==== RECORDS FOR THE TASK

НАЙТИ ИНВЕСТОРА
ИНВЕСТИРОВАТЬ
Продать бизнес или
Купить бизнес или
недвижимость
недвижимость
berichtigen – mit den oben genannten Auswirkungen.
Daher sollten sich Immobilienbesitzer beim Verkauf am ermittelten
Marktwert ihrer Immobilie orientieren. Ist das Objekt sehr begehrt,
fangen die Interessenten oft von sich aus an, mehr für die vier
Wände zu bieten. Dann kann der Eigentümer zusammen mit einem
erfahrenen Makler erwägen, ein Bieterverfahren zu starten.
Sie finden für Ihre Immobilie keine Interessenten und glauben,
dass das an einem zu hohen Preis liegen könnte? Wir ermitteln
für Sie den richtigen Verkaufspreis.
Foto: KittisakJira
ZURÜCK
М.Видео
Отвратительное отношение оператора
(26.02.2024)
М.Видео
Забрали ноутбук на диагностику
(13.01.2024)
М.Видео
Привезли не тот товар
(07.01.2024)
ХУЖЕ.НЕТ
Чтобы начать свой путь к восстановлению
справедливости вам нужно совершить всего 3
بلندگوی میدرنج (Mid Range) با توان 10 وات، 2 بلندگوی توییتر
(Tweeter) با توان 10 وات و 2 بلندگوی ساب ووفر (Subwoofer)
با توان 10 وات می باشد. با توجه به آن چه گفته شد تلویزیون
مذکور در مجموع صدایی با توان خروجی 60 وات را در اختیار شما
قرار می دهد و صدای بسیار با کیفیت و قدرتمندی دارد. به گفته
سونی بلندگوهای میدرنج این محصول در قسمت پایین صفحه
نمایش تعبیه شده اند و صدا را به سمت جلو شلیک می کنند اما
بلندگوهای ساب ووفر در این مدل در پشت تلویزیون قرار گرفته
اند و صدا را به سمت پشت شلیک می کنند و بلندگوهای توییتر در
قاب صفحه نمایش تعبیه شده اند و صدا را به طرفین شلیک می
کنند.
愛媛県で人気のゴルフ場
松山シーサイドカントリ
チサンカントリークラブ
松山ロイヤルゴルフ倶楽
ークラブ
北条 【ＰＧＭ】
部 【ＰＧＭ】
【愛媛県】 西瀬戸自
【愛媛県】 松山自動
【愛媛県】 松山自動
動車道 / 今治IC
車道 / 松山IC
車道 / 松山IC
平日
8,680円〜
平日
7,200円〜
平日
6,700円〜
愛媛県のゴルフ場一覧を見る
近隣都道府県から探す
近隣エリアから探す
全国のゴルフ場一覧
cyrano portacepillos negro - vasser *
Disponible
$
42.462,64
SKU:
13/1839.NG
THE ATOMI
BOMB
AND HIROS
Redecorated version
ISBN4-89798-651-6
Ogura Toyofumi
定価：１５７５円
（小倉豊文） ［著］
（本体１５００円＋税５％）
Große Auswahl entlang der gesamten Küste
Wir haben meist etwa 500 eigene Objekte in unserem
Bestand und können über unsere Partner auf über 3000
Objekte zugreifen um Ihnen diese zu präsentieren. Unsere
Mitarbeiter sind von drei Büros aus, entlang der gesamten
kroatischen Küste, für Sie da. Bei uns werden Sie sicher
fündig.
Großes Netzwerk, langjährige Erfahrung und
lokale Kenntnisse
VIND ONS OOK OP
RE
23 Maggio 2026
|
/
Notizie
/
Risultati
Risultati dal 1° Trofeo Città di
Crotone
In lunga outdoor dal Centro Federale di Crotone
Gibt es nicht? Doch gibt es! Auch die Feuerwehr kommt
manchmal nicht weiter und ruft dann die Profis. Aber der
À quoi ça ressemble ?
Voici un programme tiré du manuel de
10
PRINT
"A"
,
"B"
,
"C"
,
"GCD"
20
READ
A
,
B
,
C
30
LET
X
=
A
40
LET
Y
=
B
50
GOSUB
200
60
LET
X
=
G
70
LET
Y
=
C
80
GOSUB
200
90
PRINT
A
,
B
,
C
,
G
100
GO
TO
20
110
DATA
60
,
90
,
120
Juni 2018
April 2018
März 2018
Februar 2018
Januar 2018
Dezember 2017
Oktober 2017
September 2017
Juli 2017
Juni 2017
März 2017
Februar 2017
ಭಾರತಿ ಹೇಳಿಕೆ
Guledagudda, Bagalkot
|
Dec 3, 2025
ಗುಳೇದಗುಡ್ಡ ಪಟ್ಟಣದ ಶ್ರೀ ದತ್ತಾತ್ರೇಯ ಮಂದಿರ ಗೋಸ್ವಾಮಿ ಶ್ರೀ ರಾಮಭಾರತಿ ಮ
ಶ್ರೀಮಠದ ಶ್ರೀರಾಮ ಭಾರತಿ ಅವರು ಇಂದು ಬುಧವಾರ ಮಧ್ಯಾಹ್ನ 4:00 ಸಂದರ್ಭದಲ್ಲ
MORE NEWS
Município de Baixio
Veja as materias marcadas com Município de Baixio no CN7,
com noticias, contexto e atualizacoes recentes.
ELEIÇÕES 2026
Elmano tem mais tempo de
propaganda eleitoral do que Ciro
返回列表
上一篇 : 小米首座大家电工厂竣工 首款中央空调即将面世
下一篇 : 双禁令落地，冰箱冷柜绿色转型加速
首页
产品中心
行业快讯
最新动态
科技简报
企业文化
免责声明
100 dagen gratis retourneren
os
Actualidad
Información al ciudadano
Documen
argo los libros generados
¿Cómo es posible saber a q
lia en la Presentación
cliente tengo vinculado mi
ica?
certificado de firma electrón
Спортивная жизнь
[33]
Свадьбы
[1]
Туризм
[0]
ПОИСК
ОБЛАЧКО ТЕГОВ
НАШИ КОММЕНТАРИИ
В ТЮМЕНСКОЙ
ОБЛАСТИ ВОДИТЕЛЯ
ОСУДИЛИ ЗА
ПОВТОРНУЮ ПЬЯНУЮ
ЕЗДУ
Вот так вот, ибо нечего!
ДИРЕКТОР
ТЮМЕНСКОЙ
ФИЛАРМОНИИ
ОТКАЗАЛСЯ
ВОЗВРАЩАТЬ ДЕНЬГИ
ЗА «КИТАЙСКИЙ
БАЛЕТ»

========

EXERCISE REQUIREMENTS: Print out the text of every entry above, line for line and with nothing changed.

REPLY TO THE TASK:
НАЙТИ ИНВЕСТОРА
ИНВЕСТИРОВАТЬ
Продать бизнес или
Купить бизнес или
недвижимость
недвижимость
berichtigen – mit den oben genannten Auswirkungen.
Daher sollten sich Immobilienbesitzer beim Verkauf am ermittelten
Marktwert ihrer Immobilie orientieren. Ist das Objekt sehr begehrt,
fangen die Interessenten oft von sich aus an, mehr für die vier
Wände zu bieten. Dann kann der Eigentümer zusammen mit einem
erfahrenen Makler erwägen, ein Bieterverfahren zu starten.
Sie finden für Ihre Immobilie keine Interessenten und glauben,
dass das an einem zu hohen Preis liegen könnte? Wir ermitteln
für Sie den richtigen Verkaufspreis.
Foto: KittisakJira
ZURÜCK
М.Видео
Отвратительное отношение оператора
(26.02.2024)
М.Видео
Забрали ноутбук на диагностику
(13.01.2024)
М.Видео
Привезли не тот товар
(07.01.2024)
ХУЖЕ.НЕТ
Чтобы начать свой путь к восстановлению
справедливости вам нужно совершить всего 3
بلندگوی میدرنج (Mid Range) با توان 10 وات، 2 بلندگوی توییتر
(Tweeter) با توان 10 وات و 2 بلندگوی ساب ووفر (Subwoofer)
با توان 10 وات می باشد. با توجه به آن چه گفته شد تلویزیون
مذکور در مجموع صدایی با توان خروجی 60 وات را در اختیار شما
قرار می دهد و صدای بسیار با کیفیت و قدرتمندی دارد. به گفته
سونی بلندگوهای میدرنج این محصول در قسمت پایین صفحه
نمایش تعبیه شده اند و صدا را به سمت جلو شلیک می کنند اما
بلندگوهای ساب ووفر در این مدل در پشت تلویزیون قرار گرفته
اند و صدا را به سمت پشت شلیک می کنند و بلندگوهای توییتر در
قاب صفحه نمایش تعبیه شده اند و صدا را به طرفین شلیک می
کنند.
愛媛県で人気のゴルフ場
松山シーサイドカントリ
チサンカントリークラブ
松山ロイヤルゴルフ倶楽
ークラブ
北条 【ＰＧＭ】
部 【ＰＧＭ】
【愛媛県】 西瀬戸自
【愛媛県】 松山自動
【愛媛県】 松山自動
動車道 / 今治IC
車道 / 松山IC
車道 / 松山IC
平日
8,680円〜
平日
7,200円〜
平日
6,700円〜
愛媛県のゴルフ場一覧を見る
近隣都道府県から探す
近隣エリアから探す
全国のゴルフ場一覧
cyrano portacepillos negro - vasser *
Disponible
$
42.462,64
SKU:
13/1839.NG
THE ATOMI
BOMB
AND HIROS
Redecorated version
ISBN4-89798-651-6
Ogura Toyofumi
定価：１５７５円
（小倉豊文） ［著］
（本体１５００円＋税５％）
Große Auswahl entlang der gesamten Küste
Wir haben meist etwa 500 eigene Objekte in unserem
Bestand und können über unsere Partner auf über 3000
Objekte zugreifen um Ihnen diese zu präsentieren. Unsere
Mitarbeiter sind von drei Büros aus, entlang der gesamten
kroatischen Küste, für Sie da. Bei uns werden Sie sicher
fündig.
Großes Netzwerk, langjährige Erfahrung und
lokale Kenntnisse
VIND ONS OOK OP
RE
23 Maggio 2026
|
/
Notizie
/
Risultati
Risultati dal 1° Trofeo Città di
Crotone
In lunga outdoor dal Centro Federale di Crotone
Gibt es nicht? Doch gibt es! Auch die Feuerwehr kommt
manchmal nicht weiter und ruft dann die Profis. Aber der
À quoi ça ressemble ?
Voici un programme tiré du manuel de
10
PRINT
"A"
,
"B"
,
"C"
,
"GCD"
20
READ
A
,
B
,
C
30
LET
X
=
A
40
LET
Y
=
B
50
GOSUB
200
60
LET
X
=
G
70
LET
Y
=
C
80
GOSUB
200
90
PRINT
A
,
B
,
C
,
G
100
GO
TO
20
110
DATA
60
,
90
,
120
Juni 2018
April 2018
März 2018
Februar 2018
Januar 2018
Dezember 2017
Oktober 2017
September 2017
Juli 2017
Juni 2017
März 2017
Februar 2017
ಭಾರತಿ ಹೇಳಿಕೆ
Guledagudda, Bagalkot
|
Dec 3, 2025
ಗುಳೇದಗುಡ್ಡ ಪಟ್ಟಣದ ಶ್ರೀ ದತ್ತಾತ್ರೇಯ ಮಂದಿರ ಗೋಸ್ವಾಮಿ ಶ್ರೀ ರಾಮಭಾರತಿ ಮ
ಶ್ರೀಮಠದ ಶ್ರೀರಾಮ ಭಾರತಿ ಅವರು ಇಂದು ಬುಧವಾರ ಮಧ್ಯಾಹ್ನ 4:00 ಸಂದರ್ಭದಲ್ಲ
MORE NEWS
Município de Baixio
Veja as materias marcadas com Município de Baixio no CN7,
com noticias, contexto e atualizacoes recentes.
ELEIÇÕES 2026
Elmano tem mais tempo de
propaganda eleitoral do que Ciro
返回列表
上一篇 : 小米首座大家电工厂竣工 首款中央空调即将面世
下一篇 : 双禁令落地，冰箱冷柜绿色转型加速
首页
产品中心
行业快讯
最新动态
科技简报
企业文化
免责声明
100 dagen gratis retourneren
os
Actualidad
Información al ciudadano
Documen
argo los libros generados
¿Cómo es posible saber a q
lia en la Presentación
cliente tengo vinculado mi
ica?
certificado de firma electrón
Спортивная жизнь
[33]
Свадьбы
[1]
Туризм
[0]
ПОИСК
ОБЛАЧКО ТЕГОВ
НАШИ КОММЕНТАРИИ
В ТЮМЕНСКОЙ
ОБЛАСТИ ВОДИТЕЛЯ
ОСУДИЛИ ЗА
ПОВТОРНУЮ ПЬЯНУЮ
ЕЗДУ
Вот так вот, ибо нечего!
ДИРЕКТОР
ТЮМЕНСКОЙ
ФИЛАРМОНИИ
ОТКАЗАЛСЯ
ВОЗВРАЩАТЬ ДЕНЬГИ
ЗА «КИТАЙСКИЙ
БАЛЕТ»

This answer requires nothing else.